This fash­ion de­signer be­lieves de­liv­er­ing qual­ity work pro­duces its own press


In the cut­throat fash­ion in­dus­try where the pres­sure to top one’s last col­lec­tion hangs over ev­ery de­signer’s head like Damo­cles’ sword, fash­ion de­signer Ziggy Savella is qui­etly making a name for him­self with func­tional, prac­ti­cal menswear pieces.

Over the last three years, he has dis­tanced him­self from the runway, caus­ing ob­servers to be­lieve he had got­ten tired of it all. “I wasn’t really gone,” he says. He merely took the time to fig­ure out which di­rec­tion to take his ca­reer and where to build his workspace. Now six years on his own and with very lit­tle so­cial me­dia buzz or public­ity, Savella en­ter­tains clients in his quiet and com­fort­able work­shop in an unas­sum­ing Que­zon City neigh­bor­hood. Here, loyal cus­tomers come to have their suits made, happy to spread the word about him on Face­book and In­sta­gram. Not one to self-pro­mote, he says, “I be­lieve that if you pro­duce good work, peo­ple will rave about you.”

A graduate of fash­ion de­sign and mer­chan­dis­ing from the De La Salle-Col­lege of St. Be­nilde, Savella found him­self drawn to menswear “be­cause I wanted to cre­ate clothes that I can wear.”

It’s the same no-non­sense at­ti­tude that he brings to his work ta­ble. Prac­ti­cal and time­less, his col­lec­tions in­clude pieces that any­one from the 8-to-5 of­fice worker to the bank teller to the me­dia ex­ec­u­tive can wear. “I want my clothes to be down-to-earth and re­lat­able; they’re not sup­posed to shock peo­ple. I want them to see that my clothes make for good in­vest­ments.”

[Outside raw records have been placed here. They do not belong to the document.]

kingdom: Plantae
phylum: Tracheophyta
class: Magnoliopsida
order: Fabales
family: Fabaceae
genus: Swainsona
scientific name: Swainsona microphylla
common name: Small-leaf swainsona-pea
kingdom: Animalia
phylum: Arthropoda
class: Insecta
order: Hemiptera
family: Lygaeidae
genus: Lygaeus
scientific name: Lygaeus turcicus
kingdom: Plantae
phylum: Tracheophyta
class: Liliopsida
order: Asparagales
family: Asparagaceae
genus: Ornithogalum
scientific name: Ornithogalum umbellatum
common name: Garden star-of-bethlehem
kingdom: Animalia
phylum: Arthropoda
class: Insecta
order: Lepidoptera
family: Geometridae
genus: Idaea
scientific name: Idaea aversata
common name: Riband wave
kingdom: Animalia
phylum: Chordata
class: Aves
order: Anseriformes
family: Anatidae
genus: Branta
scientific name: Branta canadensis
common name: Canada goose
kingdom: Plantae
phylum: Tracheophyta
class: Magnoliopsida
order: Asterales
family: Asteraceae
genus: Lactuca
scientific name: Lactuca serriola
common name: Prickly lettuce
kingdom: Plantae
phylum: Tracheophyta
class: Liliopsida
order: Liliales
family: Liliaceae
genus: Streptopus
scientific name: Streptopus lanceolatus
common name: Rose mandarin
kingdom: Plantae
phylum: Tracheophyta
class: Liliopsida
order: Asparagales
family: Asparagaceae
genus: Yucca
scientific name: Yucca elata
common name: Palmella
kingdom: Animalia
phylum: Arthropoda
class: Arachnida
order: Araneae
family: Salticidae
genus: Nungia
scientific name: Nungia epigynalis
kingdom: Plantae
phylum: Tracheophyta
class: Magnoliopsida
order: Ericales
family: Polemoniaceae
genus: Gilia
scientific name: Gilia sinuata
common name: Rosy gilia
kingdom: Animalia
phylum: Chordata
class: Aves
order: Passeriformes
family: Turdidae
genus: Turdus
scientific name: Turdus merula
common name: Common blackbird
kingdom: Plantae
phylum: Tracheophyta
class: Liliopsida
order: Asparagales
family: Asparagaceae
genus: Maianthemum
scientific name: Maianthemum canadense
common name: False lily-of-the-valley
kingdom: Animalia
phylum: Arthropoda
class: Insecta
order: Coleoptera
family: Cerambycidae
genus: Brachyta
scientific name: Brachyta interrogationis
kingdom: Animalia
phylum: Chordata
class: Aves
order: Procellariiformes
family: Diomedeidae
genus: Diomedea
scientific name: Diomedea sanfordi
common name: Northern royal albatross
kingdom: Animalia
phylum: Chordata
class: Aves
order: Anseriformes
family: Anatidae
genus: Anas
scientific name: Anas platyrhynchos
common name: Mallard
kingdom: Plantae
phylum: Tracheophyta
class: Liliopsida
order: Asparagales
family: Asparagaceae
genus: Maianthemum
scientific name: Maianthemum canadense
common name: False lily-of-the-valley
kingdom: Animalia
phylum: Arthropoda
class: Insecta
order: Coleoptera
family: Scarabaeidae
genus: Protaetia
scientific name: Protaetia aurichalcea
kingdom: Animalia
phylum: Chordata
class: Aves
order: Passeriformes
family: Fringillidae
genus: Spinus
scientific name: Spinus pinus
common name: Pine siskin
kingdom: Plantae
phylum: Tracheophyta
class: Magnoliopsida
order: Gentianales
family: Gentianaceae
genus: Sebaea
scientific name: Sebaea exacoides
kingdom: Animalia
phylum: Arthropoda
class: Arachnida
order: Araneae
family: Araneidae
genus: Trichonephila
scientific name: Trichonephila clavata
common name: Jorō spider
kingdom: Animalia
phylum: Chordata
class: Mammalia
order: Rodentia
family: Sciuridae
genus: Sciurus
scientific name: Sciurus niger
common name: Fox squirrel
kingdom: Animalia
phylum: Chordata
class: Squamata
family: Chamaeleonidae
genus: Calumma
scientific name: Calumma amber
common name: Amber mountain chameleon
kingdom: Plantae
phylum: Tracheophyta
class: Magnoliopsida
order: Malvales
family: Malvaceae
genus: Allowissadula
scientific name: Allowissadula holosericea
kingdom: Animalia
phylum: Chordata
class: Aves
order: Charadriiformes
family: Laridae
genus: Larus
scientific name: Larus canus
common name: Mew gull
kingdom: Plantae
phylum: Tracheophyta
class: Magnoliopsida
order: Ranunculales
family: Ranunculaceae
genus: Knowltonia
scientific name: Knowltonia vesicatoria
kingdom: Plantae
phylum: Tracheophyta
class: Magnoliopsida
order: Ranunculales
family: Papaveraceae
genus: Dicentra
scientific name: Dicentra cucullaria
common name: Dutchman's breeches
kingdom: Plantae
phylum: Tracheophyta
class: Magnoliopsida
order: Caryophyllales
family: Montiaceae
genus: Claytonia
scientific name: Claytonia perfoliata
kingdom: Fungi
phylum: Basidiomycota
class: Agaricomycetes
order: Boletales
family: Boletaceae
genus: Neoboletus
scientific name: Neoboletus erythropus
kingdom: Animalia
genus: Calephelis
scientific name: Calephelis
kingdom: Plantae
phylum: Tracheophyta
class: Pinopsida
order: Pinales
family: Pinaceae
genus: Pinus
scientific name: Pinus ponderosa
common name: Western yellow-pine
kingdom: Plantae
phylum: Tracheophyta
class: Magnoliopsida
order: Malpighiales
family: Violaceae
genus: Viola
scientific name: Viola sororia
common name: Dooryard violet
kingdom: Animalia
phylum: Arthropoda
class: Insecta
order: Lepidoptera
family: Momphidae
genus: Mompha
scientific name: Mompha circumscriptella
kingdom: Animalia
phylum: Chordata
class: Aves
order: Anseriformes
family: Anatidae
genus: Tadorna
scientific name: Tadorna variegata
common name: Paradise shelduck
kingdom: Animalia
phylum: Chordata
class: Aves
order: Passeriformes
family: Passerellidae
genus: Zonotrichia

De­sign­ing for the fa­mil­iar may be lim­it­ing for some, but not for Savella. “The big­gest chal­lenge for menswear would be to rein­vent what is al­ready there, by adding sub­tle de­tails with­out over­pow­er­ing the whole look.” At the Manila Fash­ion Fes­ti­val, where he launched his come­back with a loungewear col­lec­tion in­spired by “adap­tive cloth­ing”—cloth­ing meant for peo­ple with spe­cial needs—he ap­plied this phi­los­o­phy by reinventing sleep­wear but still keep­ing it prac­ti­cal and wear­able. The col­lec­tion was in­spired by his late grand­mother, a home eco­nomics teacher who had taught him the value of dis­ci­pline as well as es­sen­tial sewing tech­niques.

How soon we’ll see a new col­lec­tion from Savella will all de­pend on how in­spired he is to cre­ate an­other line. “It really de­pends on my mood. I don’t want to release ev­ery­thing for the sake of re­leas­ing. It might take me three months or three years. It all de­pends on how in­spired I am.”

For now, he likes to stay off the radar and keep him­self busy with work, “more than 70 per­cent of which is fun,” he says. “You do get those crazy mo­ments, but I al­ways tell my­self to al­ways de­liver, and to de­liver good. If peo­ple want to talk about me, it has to be on a pos­i­tive note.”

Dark interiors lead to de­signer Ziggy Savella’s workspace, where he pon­ders the mod­ern state of mas­culin­ity.